• _Task brief_:
Return nothing but the lines from the one containing "الشركة الالمانية لمكافحة الحشرات في القنطرة غرب" through the end of the records below, exactly as they stand and without pictures.

Data extracted from a collection:
=-=-=-=-=
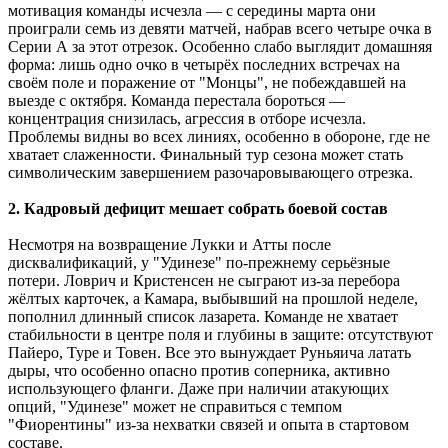
мотивация команды исчезла — с середины марта они
проиграли семь из девяти матчей, набрав всего четыре очка в
Серии А за этот отрезок. Особенно слабо выглядит домашняя
форма: лишь одно очко в четырёх последних встречах на
своём поле и поражение от "Монцы", не побеждавшей на
выезде с октября. Команда перестала бороться —
концентрация снизилась, агрессия в отборе исчезла.
Проблемы видны во всех линиях, особенно в обороне, где не
хватает слаженности. Финальный тур сезона может стать
символическим завершением разочаровывающего отрезка.
2. Кадровый дефицит мешает собрать боевой состав
Несмотря на возвращение Лукки и Атты после
дисквалификаций, у "Удинезе" по-прежнему серьёзные
потери. Ловрич и Кристенсен не сыграют из-за перебора
жёлтых карточек, а Камара, выбывший на прошлой неделе,
пополнил длинный список лазарета. Команде не хватает
стабильности в центре поля и глубины в защите: отсутствуют
Пайеро, Туре и Товен. Все это вынуждает Руньяича латать
дыры, что особенно опасно против соперника, активно
использующего фланги. Даже при наличии атакующих
опций, "Удинезе" может не справиться с темпом
"Фиорентины" из-за нехватки связей и опыта в стартовом
составе.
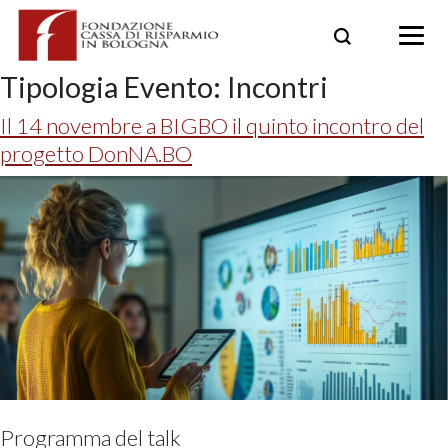
Skip
to
content
Tipologia Evento:
Incontri
Il 14 novembre a BIGBO il quinto incontro del
progetto DonNA.BO
Programma del talk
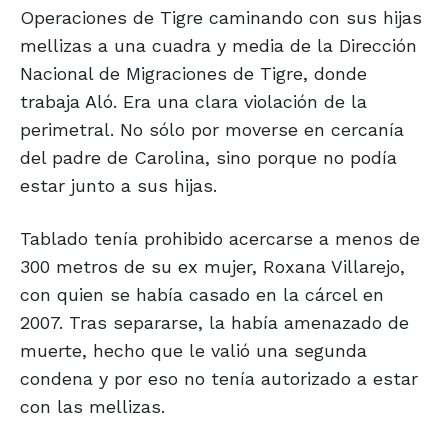
Operaciones de Tigre caminando con sus hijas
mellizas a una cuadra y media de la Dirección
Nacional de Migraciones de Tigre, donde
trabaja Aló. Era una clara violación de la
perimetral. No sólo por moverse en cercanía
del padre de Carolina, sino porque no podía
estar junto a sus hijas.
Tablado tenía prohibido acercarse a menos de
300 metros de su ex mujer, Roxana Villarejo,
con quien se había casado en la cárcel en
2007. Tras separarse, la había amenazado de
muerte, hecho que le valió una segunda
condena y por eso no tenía autorizado a estar
con las mellizas.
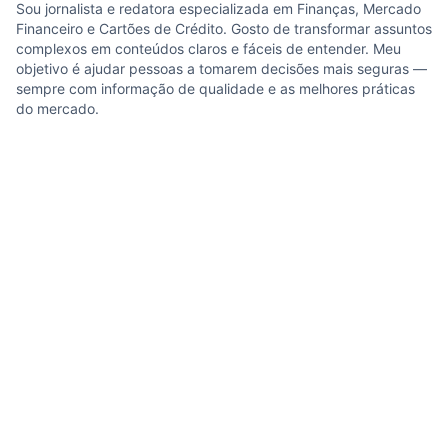
Sou jornalista e redatora especializada em Finanças, Mercado
Financeiro e Cartões de Crédito. Gosto de transformar assuntos
complexos em conteúdos claros e fáceis de entender. Meu
objetivo é ajudar pessoas a tomarem decisões mais seguras —
sempre com informação de qualidade e as melhores práticas
do mercado.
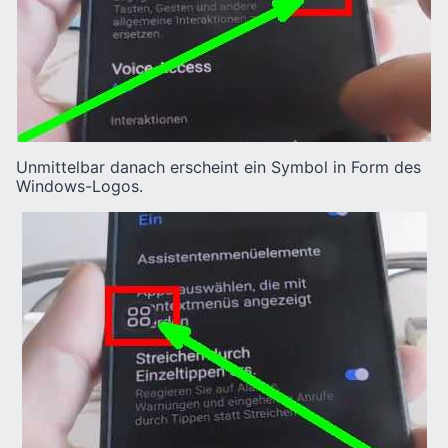
Unmittelbar danach erscheint ein Symbol in Form des
Windows-Logos.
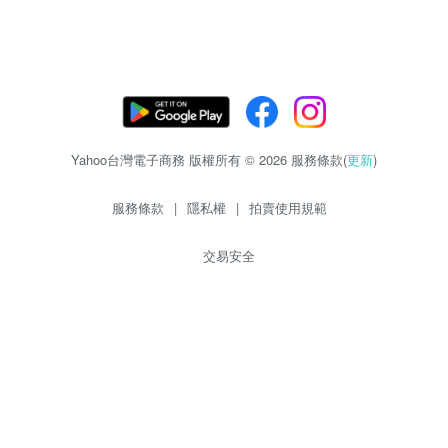
Yahoo台灣電子商務 版權所有 © 2026 服務條款(
更新
)
服務條款
|
隱私權
|
拍賣使用規範
交易安全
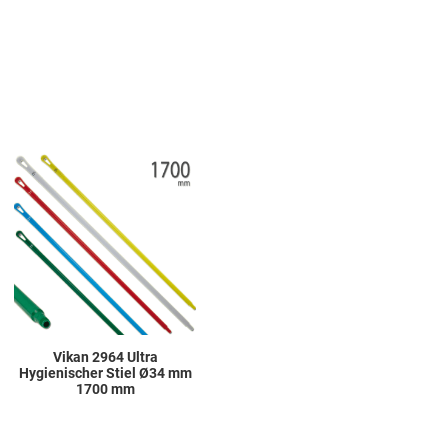
Add to Wishlist
Add to Compare
Quick View
Vikan 2964 Ultra
Hygienischer Stiel Ø34 mm
1700 mm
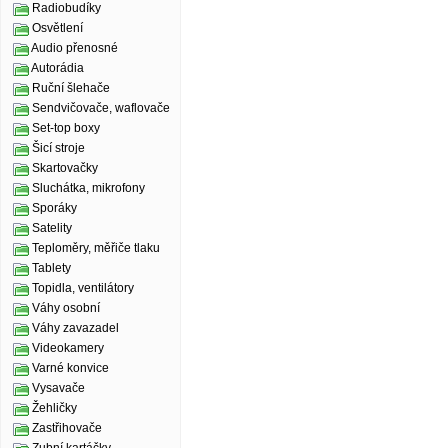
Radiobudíky
Osvětlení
Audio přenosné
Autorádia
Ruční šlehače
Sendvičovače, waflovače
Set-top boxy
Šicí stroje
Skartovačky
Sluchátka, mikrofony
Sporáky
Satelity
Teploměry, měřiče tlaku
Tablety
Topidla, ventilátory
Váhy osobní
Váhy zavazadel
Videokamery
Varné konvice
Vysavače
Žehličky
Zastřihovače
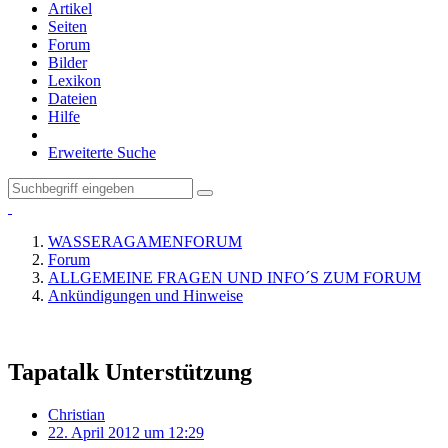
Artikel
Seiten
Forum
Bilder
Lexikon
Dateien
Hilfe
Erweiterte Suche
WASSERAGAMENFORUM
Forum
ALLGEMEINE FRAGEN UND INFO´S ZUM FORUM
Ankündigungen und Hinweise
Tapatalk Unterstützung
Christian
22. April 2012 um 12:29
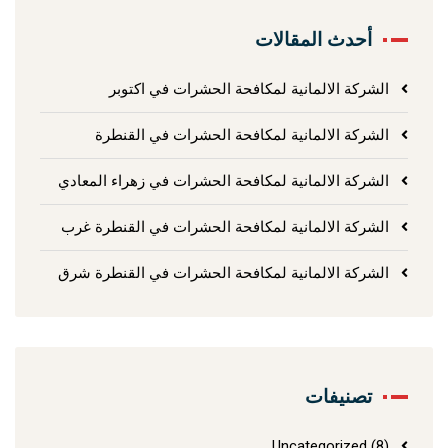
أحدث المقالات
الشركة الالمانية لمكافحة الحشرات في اكتوبر
الشركة الالمانية لمكافحة الحشرات في القنطرة
الشركة الالمانية لمكافحة الحشرات في زهراء المعادي
الشركة الالمانية لمكافحة الحشرات في القنطرة غرب
الشركة الالمانية لمكافحة الحشرات في القنطرة شرق
تصنيفات
Uncategorized
(8)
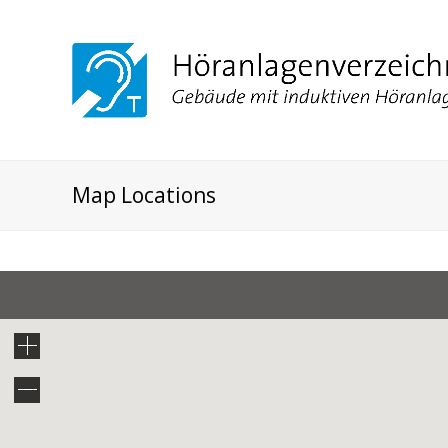
Map Locations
=-=-=-=-=
• _Solution_:
الشركة الالمانية لمكافحة الحشرات في القنطرة غرب
الشركة الالمانية لمكافحة الحشرات في القنطرة شرق
تصنيفات
Uncategorized
(8)
Map Locations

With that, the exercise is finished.